Assignment 1.
In the passage on the USB data subsystem, what maximum transfer speed does it give for USB 4?

[[ Passage to read, beginning ]]

High bandwidth data subsystem 510 provides DMA (direct memory access) data transfers from LVDS (low-voltage differential signaling)/LVCMOS (low-voltage CMOS) input to USB output at speeds up to 10 Gbps for USB 3.2 Gen 2, 20 Gbps for USB 3.2 Gen 2×2 transfer rates, 40 Gbps for USB 4, etc. High bandwidth data subsystem 510 includes multi-layer DMA interconnect 524, SRAM 526 for buffering USB data, USB device 528 that includes one or more USB PHY (physical interface) 530 for implementing USB 2.X, 3.X, 4.X, etc. endpoints with transmission speeds of 480 Mbps, 5 Gbps, 10 Gbps, 20 Gbps, 40 Gbps, etc., one or more USB controllers 532 and related circuitry, and LVDS/LVCMOS subsystem 534 for providing an LVDS/LVCMOS interface.

In accordance with the SERDES techniques and equalizer filters described herein, USB PHY 530 included in high bandwidth data subsystem 510 may include SERDES receiver 100 described with reference to FIG. 1, which may further include CTLE 200 of FIG. 2A (e.g., a two-stage CTLE). Each stage of CTLE 200 may correspond to equalizer filter 300 of FIG. 3A and may include an active inductor load. In an embodiment, USB PHY 530 may include more than one SERDES receiver 100. For example, USB PHY 530 may include two SERDES receives 100 to support two RX signals in USB 3.2 Gen 2×2. In various embodiments, aspects described herein with reference to FIGS. 1-4B may similarly or alternatively be included in LVDS/LVCMOS subsystem 534 or other subsystems of USB IC controller 500.

In the above description, numerous details are set forth. It will be apparent, however, to one of ordinary skill in the art having the benefit of this disclosure, that embodiments of the present disclosure may be practiced without these specific details. In some instances, well-known structures and devices are shown in block diagram form, rather than in detail, in order to avoid obscuring the description.

[[ Passage to read, end ]]
[[ Records for this task, beginning ]]

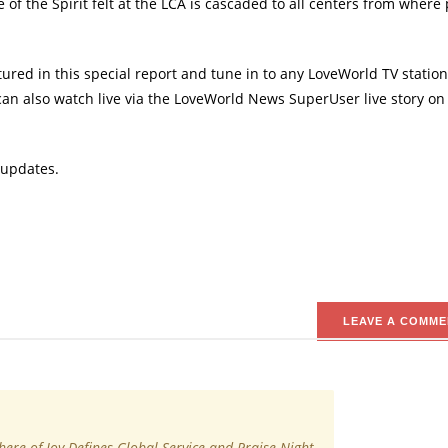
of the Spirit felt at the LCA is cascaded to all centers from where
red in this special report and tune in to any LoveWorld TV station
can also watch live via the LoveWorld News SuperUser live story on
 updates.
LEAVE A COMME
ere of Joy Defines Global Service and Praise Night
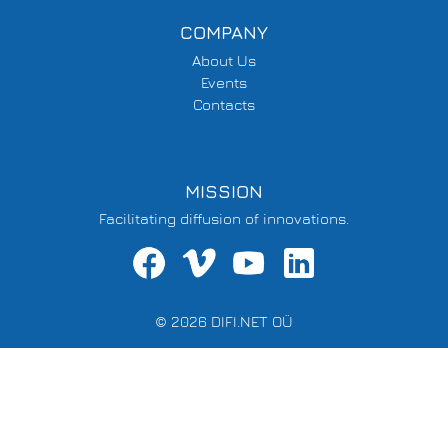
COMPANY
About Us
Events
Contacts
MISSION
Facilitating diffusion of innovations.
© 2026 DIFI.NET OÜ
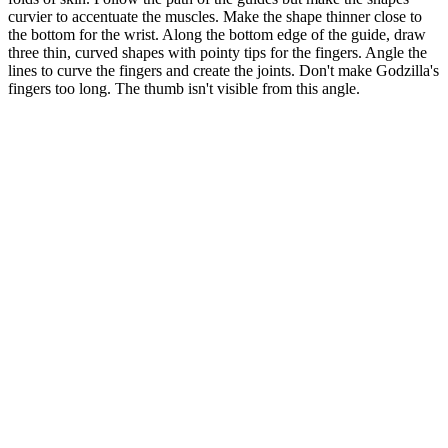
curvier to accentuate the muscles. Make the shape thinner close to
the bottom for the wrist. Along the bottom edge of the guide, draw
three thin, curved shapes with pointy tips for the fingers. Angle the
lines to curve the fingers and create the joints. Don't make Godzilla's
fingers too long. The thumb isn't visible from this angle.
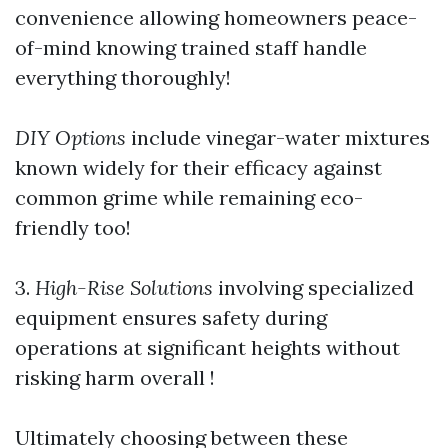
convenience allowing homeowners peace-
of-mind knowing trained staff handle
everything thoroughly!
DIY Options
include vinegar-water mixtures
known widely for their efficacy against
common grime while remaining eco-
friendly too!
3.
High-Rise Solutions
involving specialized
equipment ensures safety during
operations at significant heights without
risking harm overall !
Ultimately choosing between these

[[ Records for this task, end ]]

Assignment 2.
From the records, echo the lines starting at the line that contains "convenience allowing homeowners" and ending at the line that contains "equipment ensures safety during", both ends included.

Task response 1.
Up to 40 Gbps.

Task response 2.
convenience allowing homeowners peace-
of-mind knowing trained staff handle
everything thoroughly!
DIY Options
include vinegar-water mixtures
known widely for their efficacy against
common grime while remaining eco-
friendly too!
3.
High-Rise Solutions
involving specialized
equipment ensures safety during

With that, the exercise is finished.